03.10.2014 15:35, Stefan Sperling пишет:
On Fri, Oct 03, 2014 at 11:26:32AM +0400, Navrotskiy Artem wrote:
   Hello,



   Subversion console client try to detect binary file with algorythm:

    1. File is NOT BINARY if it contains only BOM UTF-8 signature (why not
       check as first N bytes is corret UTF-8?);
    2. File is BINARY if first 1024 bytes contains ZERO byte (uniform
       distribution of bytes takes change of absent ZERO byte: (1 - 1 /
       256) ^ 1024 = ~1.8%);
    3. File is BINARY if first 1024 bytes contains over 85% of characters
       not in range 0x07-0x0D, 0x20-0x7F (total we have 153 "binary"
       bytes, ~60%).

   This algoritm looks like broken.

Can you suggest a better algoritm?
About false positive:

  1. If text file detected as binary:
    • with "svn:auto-props = '*.txt = svn:eol-style=native'" svn client block adding this file: svn:eol-style and svn:mime-type=application/octet-stream can't be defined simultaneously;
      You have a workaround:
      • create empty file;
      • run svn add for empty file;
      • replace empty file by real data;
      • commit.
    • you can't diff and merge this file (Cannot display: file marked as a binary type.).
      You can't fix it, because you can't remove svn:mime-type property in last modified revision.
  2. If binary file detected as text:
    • svn diff and merge display unusable output.
      You can fix it in current revision by set svn:mime-type property.
I think, false positive, when text file detected as binary is more annoying.

 
About file type detection:
  1. File detection algorythm must be as simple, as possible.
  2. If first N bytes contains ZERO byte - file is binary.
  3. If file is valid UTF-8 - file is text.
  4. If file contains too many binary characters - file is binary.
    I think, definitely binary charactes is: 0x00-0x08, 0x0B, 0x0C, 0x0E-0x1F, 0x7F (29 characters, ~11.3%).
    This characters very rarely uses in text files. Characters from range 0x80-0xFF can identify as letters in some encodings.
    Comparison threshold should be significantly lower than the percentage of data characters in a normal distribution.
    For example, if file contains about 2.5% of N bytes as "binary" characters - this file is binary.
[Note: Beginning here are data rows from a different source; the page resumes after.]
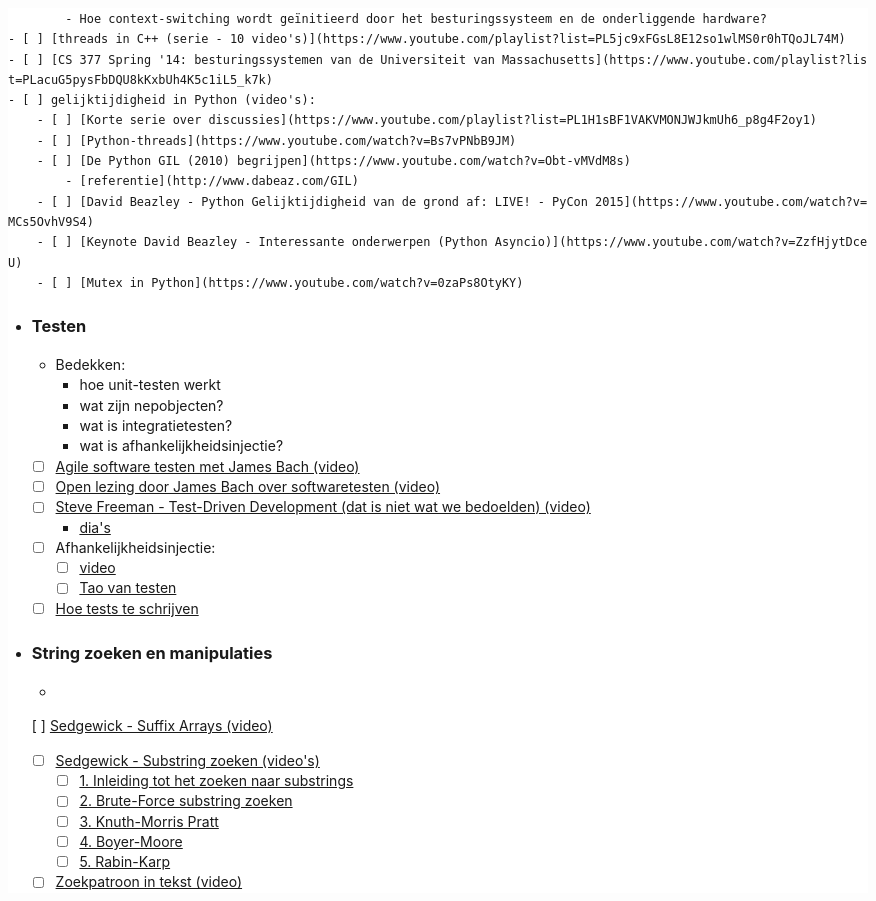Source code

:             - Hoe context-switching wordt geïnitieerd door het besturingssysteem en de onderliggende hardware?
    - [ ] [threads in C++ (serie - 10 video's)](https://www.youtube.com/playlist?list=PL5jc9xFGsL8E12so1wlMS0r0hTQoJL74M)
    - [ ] [CS 377 Spring '14: besturingssystemen van de Universiteit van Massachusetts](https://www.youtube.com/playlist?list=PLacuG5pysFbDQU8kKxbUh4K5c1iL5_k7k)
    - [ ] gelijktijdigheid in Python (video's):
        - [ ] [Korte serie over discussies](https://www.youtube.com/playlist?list=PL1H1sBF1VAKVMONJWJkmUh6_p8g4F2oy1)
        - [ ] [Python-threads](https://www.youtube.com/watch?v=Bs7vPNbB9JM)
        - [ ] [De Python GIL (2010) begrijpen](https://www.youtube.com/watch?v=Obt-vMVdM8s)
            - [referentie](http://www.dabeaz.com/GIL)
        - [ ] [David Beazley - Python Gelijktijdigheid van de grond af: LIVE! - PyCon 2015](https://www.youtube.com/watch?v=MCs5OvhV9S4)
        - [ ] [Keynote David Beazley - Interessante onderwerpen (Python Asyncio)](https://www.youtube.com/watch?v=ZzfHjytDceU)
        - [ ] [Mutex in Python](https://www.youtube.com/watch?v=0zaPs8OtyKY)

- ### Testen
    - Bedekken:
        - hoe unit-testen werkt
        - wat zijn nepobjecten?
        - wat is integratietesten?
        - wat is afhankelijkheidsinjectie?
    - [ ] [Agile software testen met James Bach (video)](https://www.youtube.com/watch?v=SAhJf36_u5U)
    - [ ] [Open lezing door James Bach over softwaretesten (video)](https://www.youtube.com/watch?v=ILkT_HV9DVU)
    - [ ] [Steve Freeman - Test-Driven Development (dat is niet wat we bedoelden) (video)](https://vimeo.com/83960706)
        - [dia's](http://gotocon.com/dl/goto-berlin-2013/slides/SteveFreeman_TestDrivenDevelopmentThatsNotWhatWeMeant.pdf)
    - [ ] Afhankelijkheidsinjectie:
        - [ ] [video](https://www.youtube.com/watch?v=IKD2-MAkXyQ)
        - [ ] [Tao van testen](http://jasonpolites.github.io/tao-of-testing/ch3-1.1.html)
    - [ ] [Hoe tests te schrijven](http://jasonpolites.github.io/tao-of-testing/ch4-1.1.html)

- ### String zoeken en manipulaties
    -

    [ ] [Sedgewick - Suffix Arrays (video)](https://www.coursera.org/learn/algorithms-part2/lecture/TH18W/suffix-arrays)
    - [ ] [Sedgewick - Substring zoeken (video's)](https://www.coursera.org/learn/algorithms-part2/home/week/4)
        - [ ] [1. Inleiding tot het zoeken naar substrings](https://www.coursera.org/lecture/algorithms-part2/introduction-to-substring-search-n3ZpG)
        - [ ] [2. Brute-Force substring zoeken](https://www.coursera.org/learn/algorithms-part2/lecture/2Kn5i/brute-force-substring-search)
        - [ ] [3. Knuth-Morris Pratt](https://www.coursera.org/learn/algorithms-part2/lecture/TAtDr/knuth-morris-pratt)
        - [ ] [4. Boyer-Moore](https://www.coursera.org/learn/algorithms-part2/lecture/CYxOT/boyer-moore)
        - [ ] [5. Rabin-Karp](https://www.coursera.org/lecture/algorithms-part2/rabin-karp-3KiqT)
    - [ ] [Zoekpatroon in tekst (video)](https://www.coursera.org/learn/data-structures/lecture/tAfHI/search-pattern-in-text)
Overall, I seem to be successful following implementations:

  1. Git autodetection: if first 8000 bytes contains ZERO byte - file is binary.
    + As simple, as possible;
    + Can't detect text files as binary;
    - Can detect some binary files as text;
  2. Byte range autodetection: if first N bytes contains byte from range 0x00-0x08 or 0x0E-0x1F - file is binary.
    + Still simple;
    - Can detect some short binary files as text;
  3. Byte range autodetection: if first N bytes contains about N% of bytes: 0x00-0x08, 0x0B, 0x0C, 0x0E-0x1F, 0x7F - file is binary.
    - Not so simple;


Best regards,
Navrotskiy Artem.
--------------090109040208050506020809--